This post first appeared on Risk Management Magazine. Read the original article.
Recently,
the Office of Comptroller of the Currency (OCC) levied a fine
of $400 million at Citibank “based on the bank’s
unsafe or unsound banking practices for its long-standing failure to establish
effective risk management and data governance programs and internal controls.” The
OCC has followed that action up at USAA (an $85 million
fine) and JPMorgan Chase ($250 million). When examining what that could mean
for banks and insurers from around the world, and the operational risk
discipline more widely, there are three key lessons:
Lesson 1: The focus needs to be proactive,
not reactive
Rather than just fining financial
institutions for large operational risk events, this penalty sets a precedent
that regulators in the United States—but likely in other jurisdictions soon as
well—will be more proactive to avoid the damaging consequences of an event by
administering fines for more generalized poor risk management.
So as the OCC adjusts their regulation to be
more proactive, the businesses and organizations it governs must be more proactive
as well. There are a number of items the OCC has asked Citibank to include in
its new ERM plan, many of which are key areas of focus for operational risk across
banking and insurance.
For example, the OCC stated the need to revise
“Enterprise-wide risk policies to improve the identification of growing,
emerging or material concentrations and idiosyncratic risks.” This underlines
the importance of identifying top and emerging risks across the sector. Research
shows that the operational risk landscape is shifting rapidly and increasing in
its scale and complexity, making it more challenging to manage. Additionally,
specific material risks such as cyber and resilience require a detailed
understanding and specialist approach to support their effective measurement
and management.
Overall, there’s a lesson that proactive,
forward-looking risk management with a robust framework is needed, rather than
backward-looking measurement of what has happened. It is no longer acceptable
to simply react and adapt when crisis hits, as our experience with the COVID-19
pandemic has shown repeatedly.
Lesson 2: Unity of systems and practices is
vital
Regarding Citibank, the OCC repeatedly
stressed the importance of consistent practices, systems and processes across
the whole company. For example, in terms of data, the OCC highlighted the fact
that Citibank had multiple systems housing data, which increased the risk of an
information security incident.
On a very basic level, if your organisation
lacks consistency in how it measures and records data from one department to
the next, how can you expect to gain insight into the risks you face as a whole
organization and make informed decisions on how to mitigate them? The “Umbrella
function”—a lead function that sets the framework, the taxonomy and owns—is key
to this.
Ensuring your organization’s systems, processes
and practices are consistently implemented across the organization should be a
priority. It is also worth thinking about the impact of the pandemic. Working
from home has meant that many processes have been amended to make them
workable. These changes were all made by necessity and tried
to strike a balance between enabling productivity and minimizing risk. It is
important to review these decisions now, ensuring that with more hindsight the
balance between risk and productivity is still right.

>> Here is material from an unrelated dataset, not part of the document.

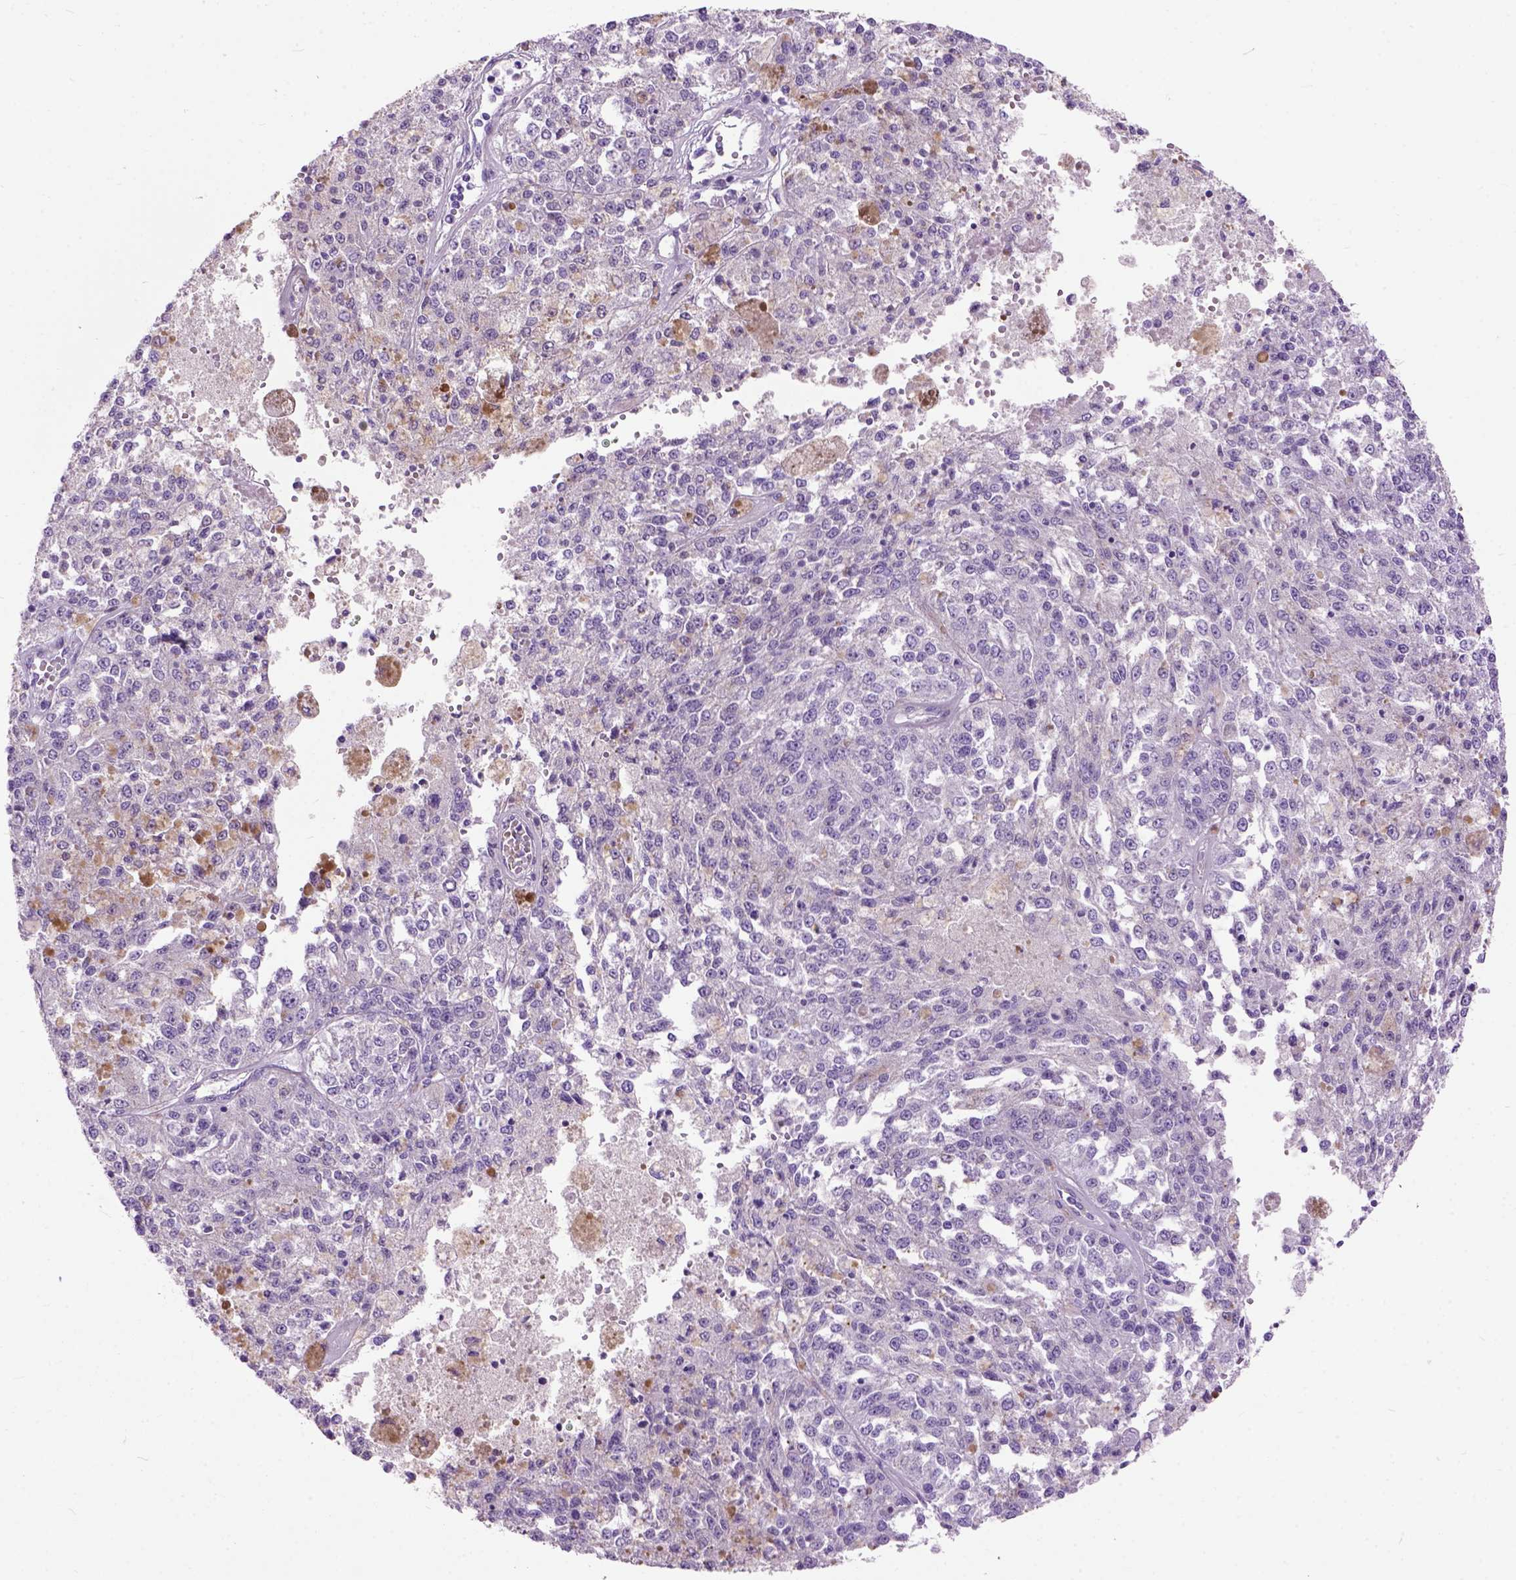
{"staining": {"intensity": "negative", "quantity": "none", "location": "none"}, "tissue": "melanoma", "cell_type": "Tumor cells", "image_type": "cancer", "snomed": [{"axis": "morphology", "description": "Malignant melanoma, Metastatic site"}, {"axis": "topography", "description": "Lymph node"}], "caption": "There is no significant staining in tumor cells of malignant melanoma (metastatic site).", "gene": "MAPT", "patient": {"sex": "female", "age": 64}}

Lesson 3: Operational risk
should have a seat at the board table
The third and perhaps most
important lesson is that operational risk needs to be on the agenda at the board
level, with board members and senior managers being ultimately accountable for
its oversight. As if to make the point, the Fed and OCC’s actions come less
than a month after Citigroup announced that Michael Corbat, its chief executive
since 2012, will retire in
February. With the stakes this high,
the case for operational risk having a seat at the table are compelling.

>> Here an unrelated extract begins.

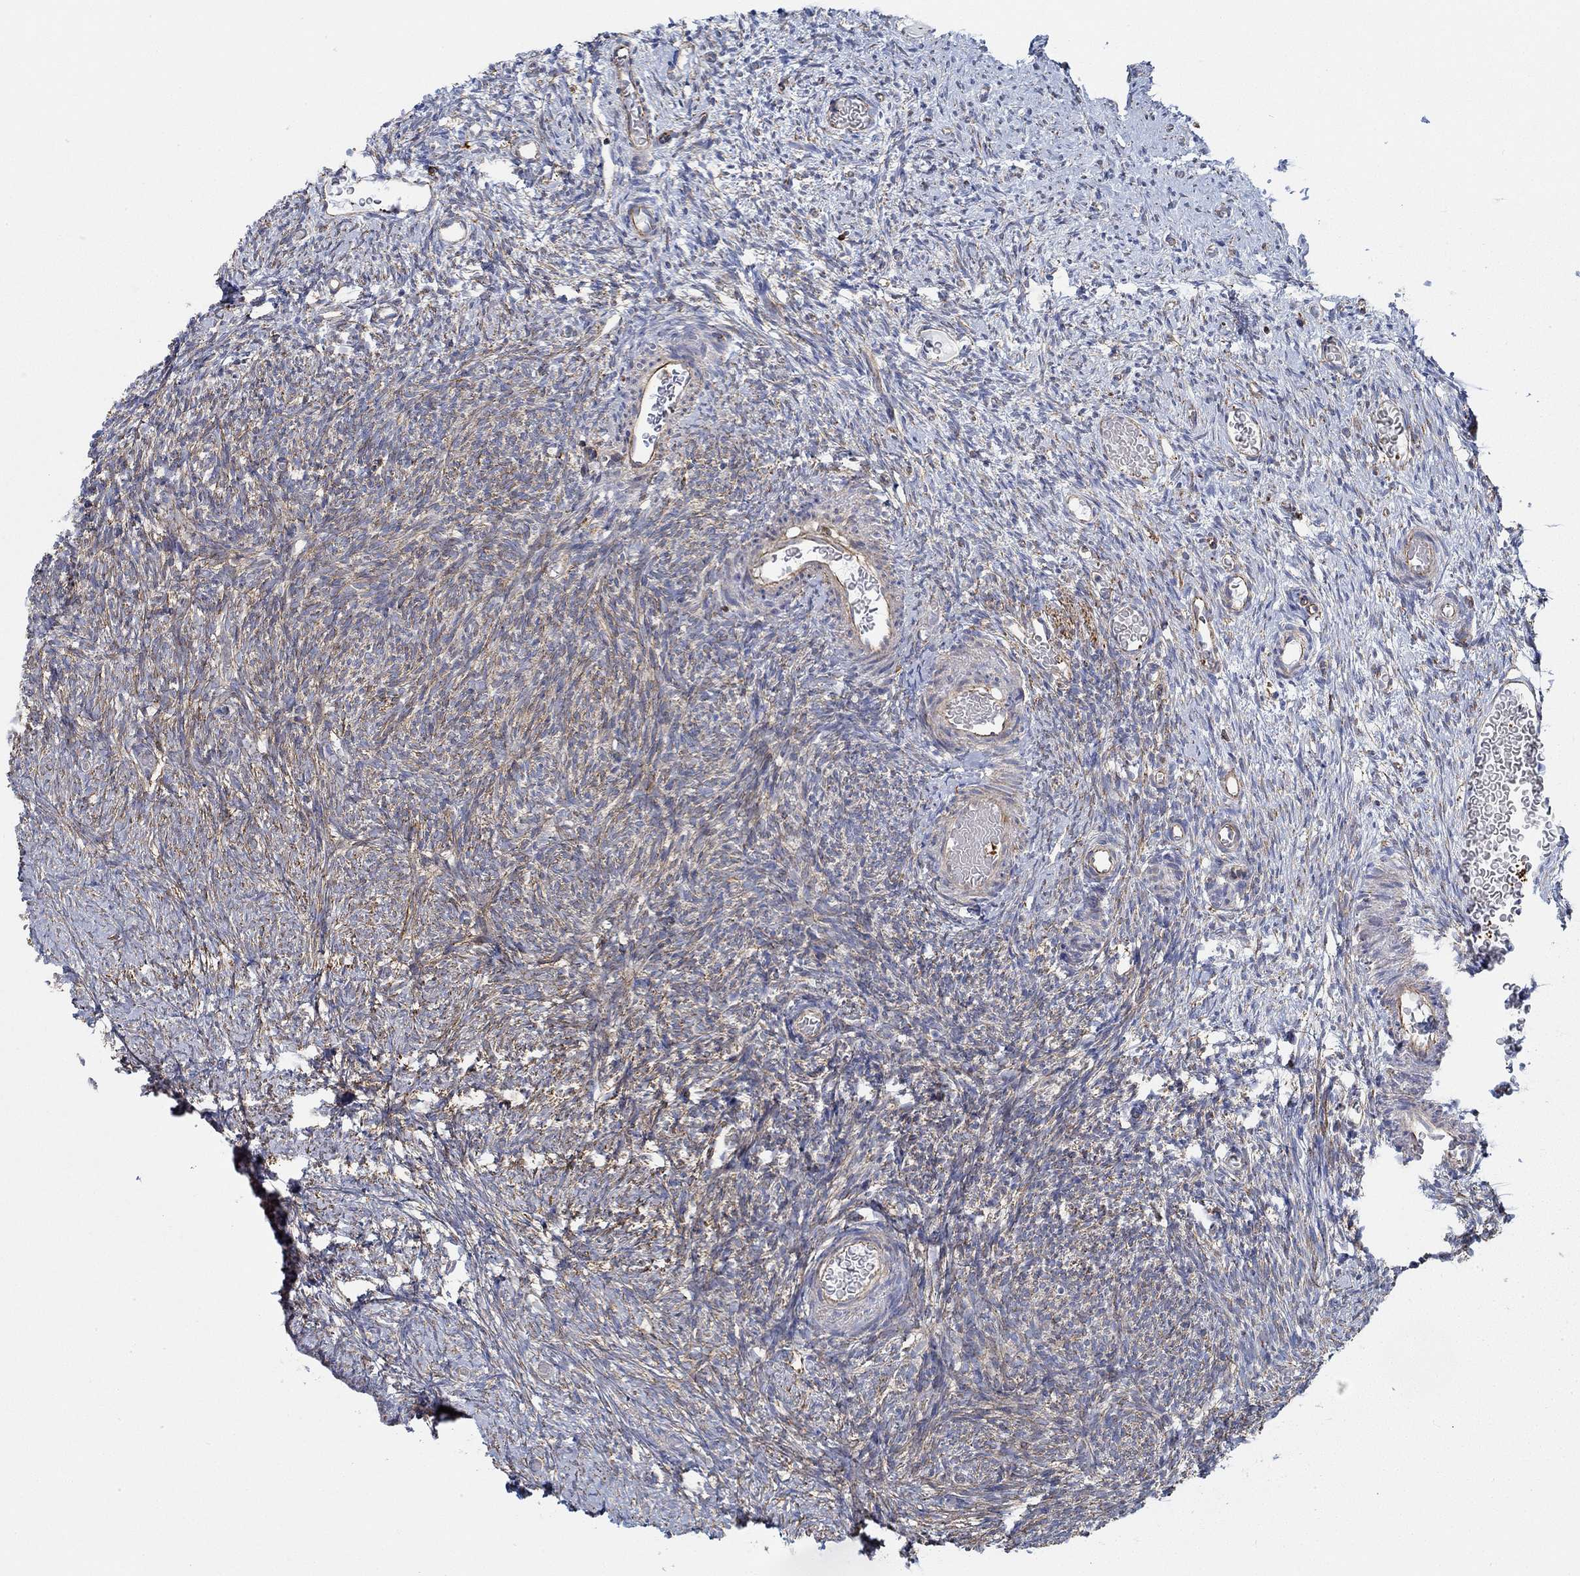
{"staining": {"intensity": "weak", "quantity": "25%-75%", "location": "cytoplasmic/membranous"}, "tissue": "ovary", "cell_type": "Ovarian stroma cells", "image_type": "normal", "snomed": [{"axis": "morphology", "description": "Normal tissue, NOS"}, {"axis": "topography", "description": "Ovary"}], "caption": "An image of human ovary stained for a protein shows weak cytoplasmic/membranous brown staining in ovarian stroma cells. Immunohistochemistry stains the protein in brown and the nuclei are stained blue.", "gene": "STC2", "patient": {"sex": "female", "age": 39}}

Providing board members and
senior managers with the insight to in turn provide the oversight that the
regulators want will require training, as well as improved data and better
issue escalation processes.
As the ORX and McKinsey study
The Future of Operational Risk stated, “Operational risk management
needs to step forward and step up by engaging with the business and ensuring
better coordination between different functions, such as operational risk,
compliance and IT.” Without this, and with multiple areas all having their own
reporting and escalation procedures, senior managers will find it hard to tell
the wheat from the chaff when it comes to risk. Access to key decision makers is
essential, as the shared insight with and between the business functions to
support their decision making is invaluable.
The OCC intervention comes
at an interesting time for operational risk managers. The changing business
environment means that risk management needs to adapt, becoming quicker and
more responsive, while financial pressures mean risk managers are being asked
to do more with few additional resources. Risk professionals are looking at
ways to simplify their frameworks and focus on the key material risks. Now they
have added the implications of the Citibank fines into that mix.